Un avocat florentin en est persuadé : la justice italienne pourrait être en mesure d’annuler les peines d’exil et de mort prononcées à l’encontre de l’auteur de La Divine comédie au XIVe siècle. En cette année du 700e anniversaire de sa mort, il a invité un descendant du poète à participer à une fausse audience de révision.
Dans le civil, Sperello di Serego Alighieri est un astrophysicien, membre de l’observatoire d’Acetri, à Florence. Mais il est aussi un descendant de dix-neuvième génération de Dante, ce qui lui confère certaines responsabilités vis-à-vis de son très lointain et très prestigieux aïeul. Tel est en tout cas l’avis d’un avocat florentin, l’honorable Alessandro Traversi, qui a invité le scientifique à représenter les intérêts de son ancêtre lors de l’examen d’une fausse requête en révision du procès de Dante.
Organisée à l’occasion du 700e anniversaire de la mort du poète, la fausse audience prendra la forme d’un congrès qui doit se tenir le 21 mai prochain, selon les informations du Corriere della Sera. Elle réunira “des hauts magistrats, des juristes, des historiens et des linguistes qui auront pour mission de vérifier tous les aspects techniques possibles” d’une éventuelle demande officielle de révision. Ce faisant, les experts du XXIe siècle rouvriront “le cold case le plus célèbre de l’histoire”, s’amuse le Corriere.
L’affaire a piqué la curiosité du quotidien britannique The Guardian, lequel précise que les condamnations visant Dante sont au nombre de deux : une première peine d’exil pour “concussion”, prononcée en 1301, alors que le poète se trouvait à Rome dans le cadre de ses fonctions politiques dans la ville de Florence ; et une condamnation au bûcher prononcée par contumace en mars 1302. Florence était alors déchirée par une guerre de factions qui opposait les blancs (réunis autour de la famille Cerchi et opposés à l’ingérence du pape dans l’administration de la ville) aux noirs (affiliés aux Donati).
Ainsi que le souligne le Corriere, Traversi est loin d’être un hurluberlu.
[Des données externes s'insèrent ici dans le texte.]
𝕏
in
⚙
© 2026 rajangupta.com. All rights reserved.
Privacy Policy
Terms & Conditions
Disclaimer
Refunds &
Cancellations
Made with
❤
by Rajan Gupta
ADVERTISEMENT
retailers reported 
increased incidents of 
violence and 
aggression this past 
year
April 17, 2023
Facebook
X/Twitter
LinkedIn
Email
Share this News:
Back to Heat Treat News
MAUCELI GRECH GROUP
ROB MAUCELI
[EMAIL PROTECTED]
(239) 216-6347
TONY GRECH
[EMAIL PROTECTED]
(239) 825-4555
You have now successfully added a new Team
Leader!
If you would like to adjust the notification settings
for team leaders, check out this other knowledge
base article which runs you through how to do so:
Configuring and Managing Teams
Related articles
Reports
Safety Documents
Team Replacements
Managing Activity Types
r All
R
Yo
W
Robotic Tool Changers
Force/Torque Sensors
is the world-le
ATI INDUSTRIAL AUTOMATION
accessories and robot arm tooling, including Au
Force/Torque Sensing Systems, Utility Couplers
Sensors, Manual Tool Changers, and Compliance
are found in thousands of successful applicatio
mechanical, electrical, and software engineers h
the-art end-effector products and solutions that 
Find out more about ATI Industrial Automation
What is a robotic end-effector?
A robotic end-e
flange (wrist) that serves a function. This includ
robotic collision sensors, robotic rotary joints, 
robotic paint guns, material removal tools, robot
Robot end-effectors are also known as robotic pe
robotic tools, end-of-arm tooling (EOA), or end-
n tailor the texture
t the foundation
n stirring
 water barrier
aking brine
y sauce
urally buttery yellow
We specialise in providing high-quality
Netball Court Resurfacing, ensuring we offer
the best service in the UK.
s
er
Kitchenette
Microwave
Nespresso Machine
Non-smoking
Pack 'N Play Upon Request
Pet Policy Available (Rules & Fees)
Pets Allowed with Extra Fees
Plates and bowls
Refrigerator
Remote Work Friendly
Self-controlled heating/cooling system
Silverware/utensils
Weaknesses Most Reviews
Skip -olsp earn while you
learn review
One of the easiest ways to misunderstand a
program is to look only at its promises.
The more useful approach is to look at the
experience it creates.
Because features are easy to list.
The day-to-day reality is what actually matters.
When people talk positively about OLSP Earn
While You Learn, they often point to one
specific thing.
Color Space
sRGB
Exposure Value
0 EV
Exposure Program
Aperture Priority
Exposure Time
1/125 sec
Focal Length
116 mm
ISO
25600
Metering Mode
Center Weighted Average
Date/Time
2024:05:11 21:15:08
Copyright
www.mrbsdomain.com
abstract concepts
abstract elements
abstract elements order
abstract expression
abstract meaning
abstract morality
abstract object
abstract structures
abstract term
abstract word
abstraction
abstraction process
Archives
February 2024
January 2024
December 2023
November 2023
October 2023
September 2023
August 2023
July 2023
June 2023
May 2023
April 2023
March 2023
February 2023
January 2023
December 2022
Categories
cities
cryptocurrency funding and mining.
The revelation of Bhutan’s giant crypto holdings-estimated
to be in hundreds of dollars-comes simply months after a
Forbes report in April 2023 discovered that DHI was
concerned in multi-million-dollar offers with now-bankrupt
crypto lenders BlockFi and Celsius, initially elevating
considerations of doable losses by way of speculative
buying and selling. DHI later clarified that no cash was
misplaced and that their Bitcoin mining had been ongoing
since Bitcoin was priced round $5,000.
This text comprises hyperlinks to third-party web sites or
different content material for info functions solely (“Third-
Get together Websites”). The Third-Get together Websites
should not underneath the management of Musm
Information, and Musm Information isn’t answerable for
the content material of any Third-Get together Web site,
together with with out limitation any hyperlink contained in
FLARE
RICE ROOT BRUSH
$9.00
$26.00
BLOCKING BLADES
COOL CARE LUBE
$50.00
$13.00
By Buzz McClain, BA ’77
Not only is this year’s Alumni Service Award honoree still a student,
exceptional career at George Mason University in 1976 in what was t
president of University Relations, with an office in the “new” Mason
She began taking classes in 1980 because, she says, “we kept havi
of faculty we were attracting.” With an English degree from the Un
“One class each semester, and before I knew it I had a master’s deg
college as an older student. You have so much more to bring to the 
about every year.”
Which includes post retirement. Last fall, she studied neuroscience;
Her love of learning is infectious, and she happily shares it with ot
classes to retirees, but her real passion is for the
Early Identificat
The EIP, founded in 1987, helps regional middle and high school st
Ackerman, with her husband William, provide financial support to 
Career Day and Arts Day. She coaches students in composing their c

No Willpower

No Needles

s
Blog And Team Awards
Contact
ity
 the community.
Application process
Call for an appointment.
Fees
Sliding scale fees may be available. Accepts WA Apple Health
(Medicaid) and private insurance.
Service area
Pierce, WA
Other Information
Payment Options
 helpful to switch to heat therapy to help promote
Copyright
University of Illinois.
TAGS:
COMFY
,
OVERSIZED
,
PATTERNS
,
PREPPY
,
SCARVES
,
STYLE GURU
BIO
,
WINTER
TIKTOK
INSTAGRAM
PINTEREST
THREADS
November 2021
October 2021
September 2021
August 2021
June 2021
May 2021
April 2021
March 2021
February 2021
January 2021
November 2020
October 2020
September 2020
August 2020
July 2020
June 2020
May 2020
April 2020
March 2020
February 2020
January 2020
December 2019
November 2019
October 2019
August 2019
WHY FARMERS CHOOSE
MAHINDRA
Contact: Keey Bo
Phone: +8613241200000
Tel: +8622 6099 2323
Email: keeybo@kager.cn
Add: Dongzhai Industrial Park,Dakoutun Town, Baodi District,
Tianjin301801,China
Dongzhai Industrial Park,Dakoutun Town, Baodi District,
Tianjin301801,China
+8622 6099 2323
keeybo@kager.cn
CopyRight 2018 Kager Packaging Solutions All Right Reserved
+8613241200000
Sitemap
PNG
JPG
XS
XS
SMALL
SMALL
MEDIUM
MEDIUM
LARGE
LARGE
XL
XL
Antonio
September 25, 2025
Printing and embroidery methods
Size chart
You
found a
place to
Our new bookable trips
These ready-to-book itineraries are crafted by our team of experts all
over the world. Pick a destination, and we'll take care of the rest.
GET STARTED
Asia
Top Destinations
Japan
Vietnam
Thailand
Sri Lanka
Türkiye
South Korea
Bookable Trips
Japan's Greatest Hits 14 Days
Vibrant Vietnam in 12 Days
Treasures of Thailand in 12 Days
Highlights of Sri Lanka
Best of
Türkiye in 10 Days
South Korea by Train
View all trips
Professeur de procédure pénale à l’université de Florence, il dirige “l’un des cabinets d’avocats les plus réputés” de la ville. S’appuyant sur trois articles du Code de procédure pénale italien, il est persuadé que la perspective d’une annulation de la peine de Dante n’a rien d’une utopie. Selon les termes du Corriere della Sera, “toute peine devenue exécutoire est susceptible de révision dans le cas où émergent des preuves nouvelles allant dans le sens de l’innocence du condamné”.
Un descendant du magistrat devrait aussi assister à l’audience
Comme l’explique Alessandro Traversi, les experts réunis en mai se demanderont “si ces peines ont été prononcées dans le cadre d’une procédure judiciaire régulière, ou si, au contraire, elles étaient le fruit empoisonné d’une instrumentalisation politique de la justice afin d’abattre un adversaire”.
Outre l’astrophysicien Sperello di Serego Alighieri, devrait aussi être présent lors de l’événement de mai Antoine de Gabrielli, un descendant du podestat (comme on appelait au Moyen Âge le plus haut magistrat des villes italiennes) qui a prononcé la condamnation à mort de Dante.